[Entries taken from a collection]
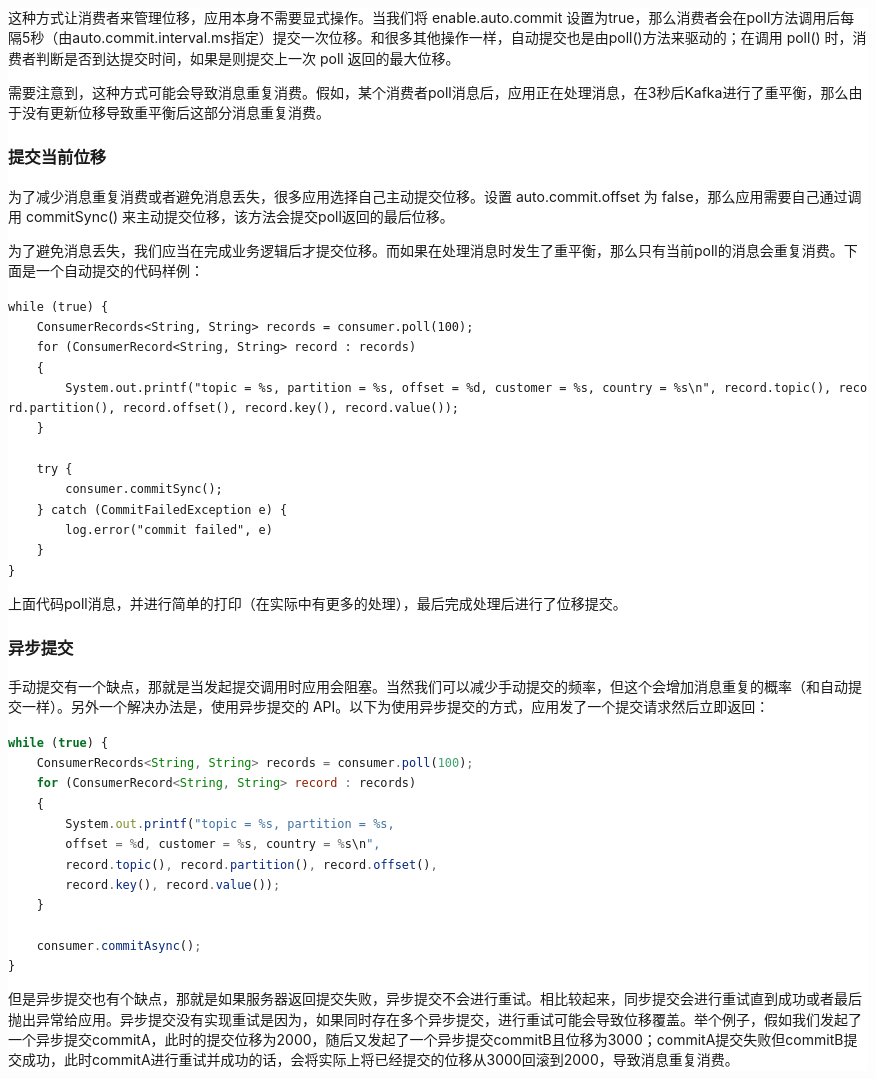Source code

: 这种方式让消费者来管理位移，应用本身不需要显式操作。当我们将 enable.auto.commit 设置为true，那么消费者会在poll方法调用后每隔5秒（由auto.commit.interval.ms指定）提交一次位移。和很多其他操作一样，自动提交也是由poll()方法来驱动的；在调用 poll() 时，消费者判断是否到达提交时间，如果是则提交上一次 poll 返回的最大位移。

需要注意到，这种方式可能会导致消息重复消费。假如，某个消费者poll消息后，应用正在处理消息，在3秒后Kafka进行了重平衡，那么由于没有更新位移导致重平衡后这部分消息重复消费。

### 提交当前位移

为了减少消息重复消费或者避免消息丢失，很多应用选择自己主动提交位移。设置 auto.commit.offset 为 false，那么应用需要自己通过调用 commitSync() 来主动提交位移，该方法会提交poll返回的最后位移。

为了避免消息丢失，我们应当在完成业务逻辑后才提交位移。而如果在处理消息时发生了重平衡，那么只有当前poll的消息会重复消费。下面是一个自动提交的代码样例：

```
while (true) {
    ConsumerRecords<String, String> records = consumer.poll(100);
    for (ConsumerRecord<String, String> record : records)
    {
        System.out.printf("topic = %s, partition = %s, offset = %d, customer = %s, country = %s\n", record.topic(), record.partition(), record.offset(), record.key(), record.value());
    }
    
    try {
        consumer.commitSync();
    } catch (CommitFailedException e) {
        log.error("commit failed", e)
    }
}
```

上面代码poll消息，并进行简单的打印（在实际中有更多的处理），最后完成处理后进行了位移提交。

### 异步提交

手动提交有一个缺点，那就是当发起提交调用时应用会阻塞。当然我们可以减少手动提交的频率，但这个会增加消息重复的概率（和自动提交一样）。另外一个解决办法是，使用异步提交的 API。以下为使用异步提交的方式，应用发了一个提交请求然后立即返回：

```javascript
while (true) {
    ConsumerRecords<String, String> records = consumer.poll(100);
    for (ConsumerRecord<String, String> record : records)
    {
        System.out.printf("topic = %s, partition = %s,
        offset = %d, customer = %s, country = %s\n",
        record.topic(), record.partition(), record.offset(),
        record.key(), record.value());
    }
    
    consumer.commitAsync();
}
```

但是异步提交也有个缺点，那就是如果服务器返回提交失败，异步提交不会进行重试。相比较起来，同步提交会进行重试直到成功或者最后抛出异常给应用。异步提交没有实现重试是因为，如果同时存在多个异步提交，进行重试可能会导致位移覆盖。举个例子，假如我们发起了一个异步提交commitA，此时的提交位移为2000，随后又发起了一个异步提交commitB且位移为3000；commitA提交失败但commitB提交成功，此时commitA进行重试并成功的话，会将实际上将已经提交的位移从3000回滚到2000，导致消息重复消费。
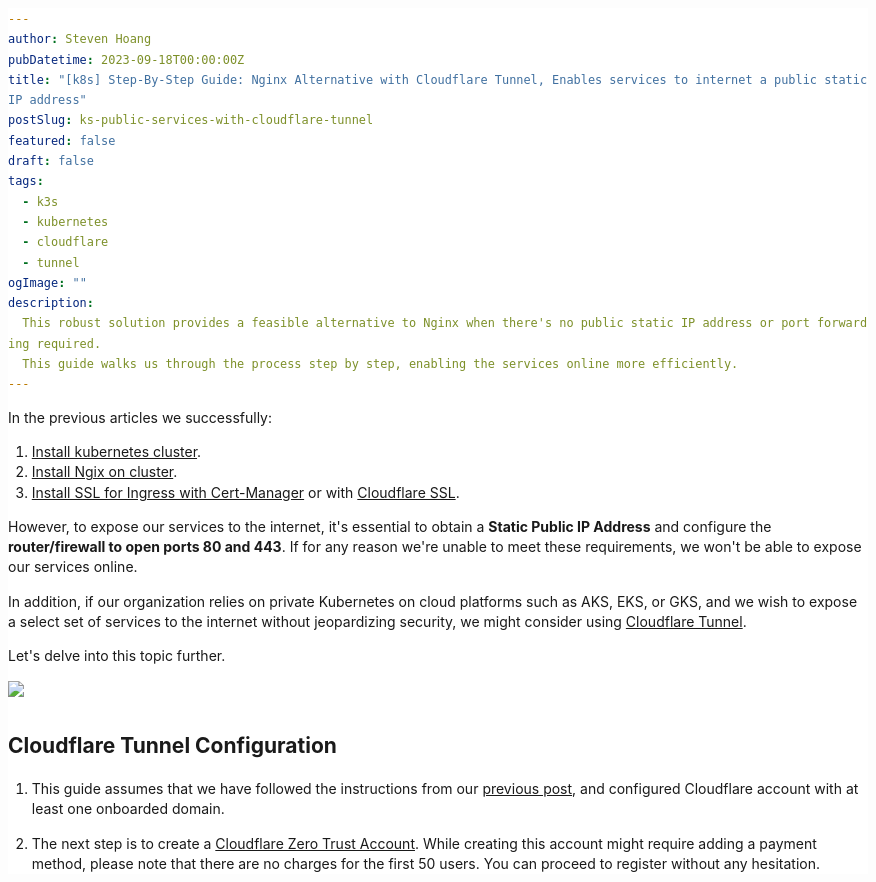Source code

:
 ```yaml
---
author: Steven Hoang
pubDatetime: 2023-09-18T00:00:00Z
title: "[k8s] Step-By-Step Guide: Nginx Alternative with Cloudflare Tunnel, Enables services to internet a public static IP address"
postSlug: ks-public-services-with-cloudflare-tunnel
featured: false
draft: false
tags:
  - k3s
  - kubernetes
  - cloudflare
  - tunnel
ogImage: ""
description:
  This robust solution provides a feasible alternative to Nginx when there's no public static IP address or port forwarding required.
  This guide walks us through the process step by step, enabling the services online more efficiently.
---
```


In the previous articles we successfully:

1. [Install kubernetes cluster](/posts/ks-install-k3s-on-raspberry-pi-cluster).
2. [Install Ngix on cluster](/posts/ks-install-nginx-on-k3s-raspberry-pi-cluster).
3. [Install SSL for Ingress with Cert-Manager](/posts/ks-install-cert-manager-free-ssl-kubernetes-cluster) or with [Cloudflare SSL](/posts/ks-cert-manager-alternative-with-cloudflare).

However, to expose our services to the internet, it's essential to obtain a **Static Public IP Address** and configure the **router/firewall to open ports 80 and 443**.
If for any reason we're unable to meet these requirements, we won't be able to expose our services online.

In addition, if our organization relies on private Kubernetes on cloud platforms such as AKS, EKS, or GKS, and we wish to expose a select set of services to the internet
without jeopardizing security, we might consider using [Cloudflare Tunnel](https://www.cloudflare.com/products/tunnel/).

Let's delve into this topic further.

<img src="/assets/ks-public-services-with-cloudflare-tunnel/argo-tunnel-network-diagram-1024x491.png" width="600px">

## Cloudflare Tunnel Configuration

1. This guide assumes that we have followed the instructions from our [previous post](/posts/ks-install-cert-manager-free-ssl-kubernetes-cluster), and configured Cloudflare account with at least one onboarded domain.

2. The next step is to create a [Cloudflare Zero Trust Account](https://one.dash.cloudflare.com). While creating this account might require adding a payment method, please note that there are no charges for the first 50 users. You can proceed to register without any hesitation.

- _THE PROBLEM_: Could you repeat the entries word for word, skipping the pictures they contain?

- _WRITTEN RESPONSE_:
Source code

: 这种方式让消费者来管理位移，应用本身不需要显式操作。当我们将 enable.auto.commit 设置为true，那么消费者会在poll方法调用后每隔5秒（由auto.commit.interval.ms指定）提交一次位移。和很多其他操作一样，自动提交也是由poll()方法来驱动的；在调用 poll() 时，消费者判断是否到达提交时间，如果是则提交上一次 poll 返回的最大位移。

需要注意到，这种方式可能会导致消息重复消费。假如，某个消费者poll消息后，应用正在处理消息，在3秒后Kafka进行了重平衡，那么由于没有更新位移导致重平衡后这部分消息重复消费。

### 提交当前位移

为了减少消息重复消费或者避免消息丢失，很多应用选择自己主动提交位移。设置 auto.commit.offset 为 false，那么应用需要自己通过调用 commitSync() 来主动提交位移，该方法会提交poll返回的最后位移。

为了避免消息丢失，我们应当在完成业务逻辑后才提交位移。而如果在处理消息时发生了重平衡，那么只有当前poll的消息会重复消费。下面是一个自动提交的代码样例：

```
while (true) {
    ConsumerRecords<String, String> records = consumer.poll(100);
    for (ConsumerRecord<String, String> record : records)
    {
        System.out.printf("topic = %s, partition = %s, offset = %d, customer = %s, country = %s\n", record.topic(), record.partition(), record.offset(), record.key(), record.value());
    }
    
    try {
        consumer.commitSync();
    } catch (CommitFailedException e) {
        log.error("commit failed", e)
    }
}
```

上面代码poll消息，并进行简单的打印（在实际中有更多的处理），最后完成处理后进行了位移提交。

### 异步提交

手动提交有一个缺点，那就是当发起提交调用时应用会阻塞。当然我们可以减少手动提交的频率，但这个会增加消息重复的概率（和自动提交一样）。另外一个解决办法是，使用异步提交的 API。以下为使用异步提交的方式，应用发了一个提交请求然后立即返回：

```javascript
while (true) {
    ConsumerRecords<String, String> records = consumer.poll(100);
    for (ConsumerRecord<String, String> record : records)
    {
        System.out.printf("topic = %s, partition = %s,
        offset = %d, customer = %s, country = %s\n",
        record.topic(), record.partition(), record.offset(),
        record.key(), record.value());
    }
    
    consumer.commitAsync();
}
```

但是异步提交也有个缺点，那就是如果服务器返回提交失败，异步提交不会进行重试。相比较起来，同步提交会进行重试直到成功或者最后抛出异常给应用。异步提交没有实现重试是因为，如果同时存在多个异步提交，进行重试可能会导致位移覆盖。举个例子，假如我们发起了一个异步提交commitA，此时的提交位移为2000，随后又发起了一个异步提交commitB且位移为3000；commitA提交失败但commitB提交成功，此时commitA进行重试并成功的话，会将实际上将已经提交的位移从3000回滚到2000，导致消息重复消费。
Source code

:
 ```yaml
---
author: Steven Hoang
pubDatetime: 2023-09-18T00:00:00Z
title: "[k8s] Step-By-Step Guide: Nginx Alternative with Cloudflare Tunnel, Enables services to internet a public static IP address"
postSlug: ks-public-services-with-cloudflare-tunnel
featured: false
draft: false
tags:
  - k3s
  - kubernetes
  - cloudflare
  - tunnel
ogImage: ""
description:
  This robust solution provides a feasible alternative to Nginx when there's no public static IP address or port forwarding required.
  This guide walks us through the process step by step, enabling the services online more efficiently.
---
```


In the previous articles we successfully:

1. [Install kubernetes cluster](/posts/ks-install-k3s-on-raspberry-pi-cluster).
2. [Install Ngix on cluster](/posts/ks-install-nginx-on-k3s-raspberry-pi-cluster).
3. [Install SSL for Ingress with Cert-Manager](/posts/ks-install-cert-manager-free-ssl-kubernetes-cluster) or with [Cloudflare SSL](/posts/ks-cert-manager-alternative-with-cloudflare).

However, to expose our services to the internet, it's essential to obtain a **Static Public IP Address** and configure the **router/firewall to open ports 80 and 443**.
If for any reason we're unable to meet these requirements, we won't be able to expose our services online.

In addition, if our organization relies on private Kubernetes on cloud platforms such as AKS, EKS, or GKS, and we wish to expose a select set of services to the internet
without jeopardizing security, we might consider using [Cloudflare Tunnel](https://www.cloudflare.com/products/tunnel/).

Let's delve into this topic further.

<img src="/assets/ks-public-services-with-cloudflare-tunnel/argo-tunnel-network-diagram-1024x491.png" width="600px">

## Cloudflare Tunnel Configuration

1. This guide assumes that we have followed the instructions from our [previous post](/posts/ks-install-cert-manager-free-ssl-kubernetes-cluster), and configured Cloudflare account with at least one onboarded domain.

2. The next step is to create a [Cloudflare Zero Trust Account](https://one.dash.cloudflare.com). While creating this account might require adding a payment method, please note that there are no charges for the first 50 users. You can proceed to register without any hesitation.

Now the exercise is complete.